Frank Kendall III was born in January 1949 in Pittsfield, Massachusetts.  He earned an undergraduate degree from the U.S. Military Academy, an MS from the California Institute of Technology, an MBA from Long Island University, and a Juris Doctor from Georgetown University. He served in the U.S. Army and was a lieutenant colonel when he took retirement from the Army Reserve. 

His Army assignments included posting to Germany and teaching engineering at West Point. He joined the civil service working as a systems engineer in missile defense. 

President Barack Obama appointed him to serve as Under Secretary of Defense for Acquisition, Technology, and Logistics, a position he held for six years. In July 2021, he was named Secretary of the Air Force by President Joe Biden. He was confirmed by the Senate and sworn in by Secretary of Defense Lloyd Austin in August 2021. 

In the News…

Air Force Secretary Frank Kendall appeared before the House Appropriations Committee defending his service branch’s budget requests.
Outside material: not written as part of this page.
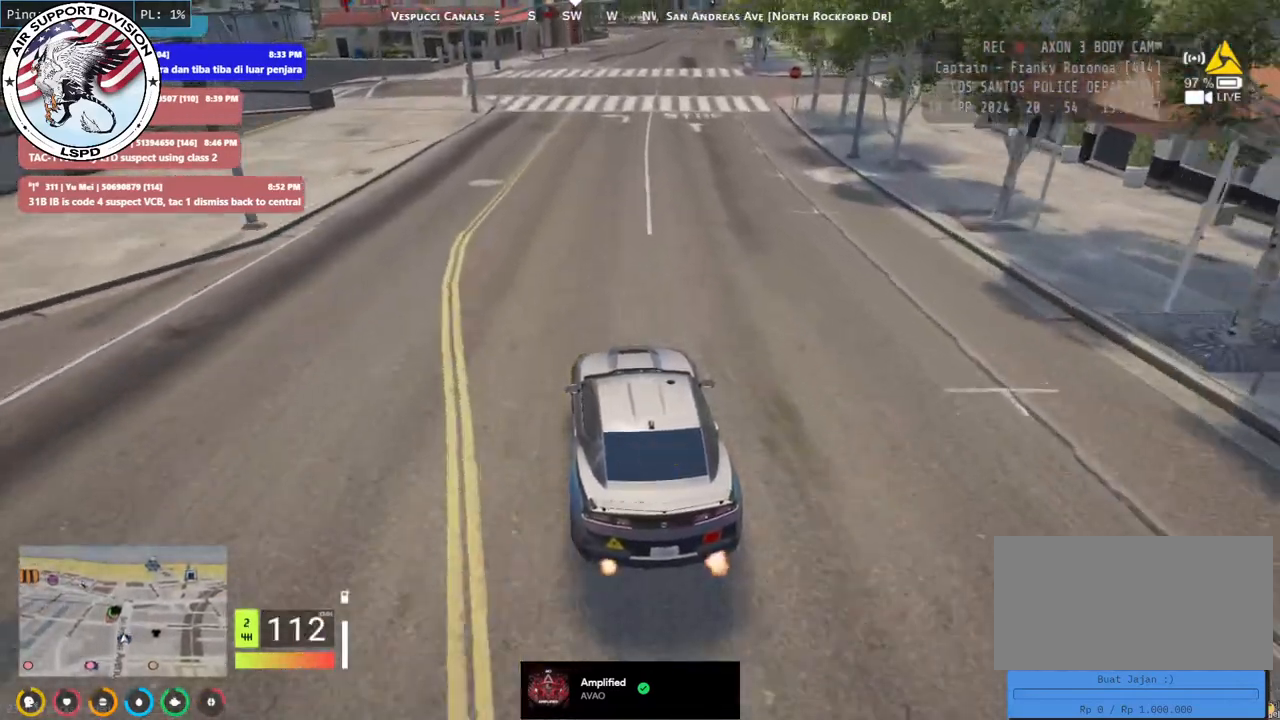
{"keys": [], "mouse": ["mb4"], "events": [[184, "d", "up"], [400, "w", "up"]]}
He told lawmakers that China’s expansion of its nuclear arsenal is the most “disturbing” development he has seen in his decades-long career. 

“For decades, they were quite comfortable with an arsenal of a few hundred nuclear weapons, which was fairly clearly a second-strike capability to act as a deterrent,” Secretary Kendall stated. “That expansion that they’re undertaking puts us into a new world that we’ve never lived in before, where you have three powers — three great powers, essentially — with large arsenals of nuclear weapons.” 

He said, “Russia’s latest move on the New START treaty is not helping — it’s going in the wrong direction. Nobody wants a nuclear war. We do not want to go back to [the Cold War] world of 30 years ago. I thought we would never be in this position again, and here we are. So, we need to be wise. We really need to start talking to them.” 

War with China is far from inevitable, he told lawmakers, emphasizing that staying ahead of their military capability was the key to deterrence.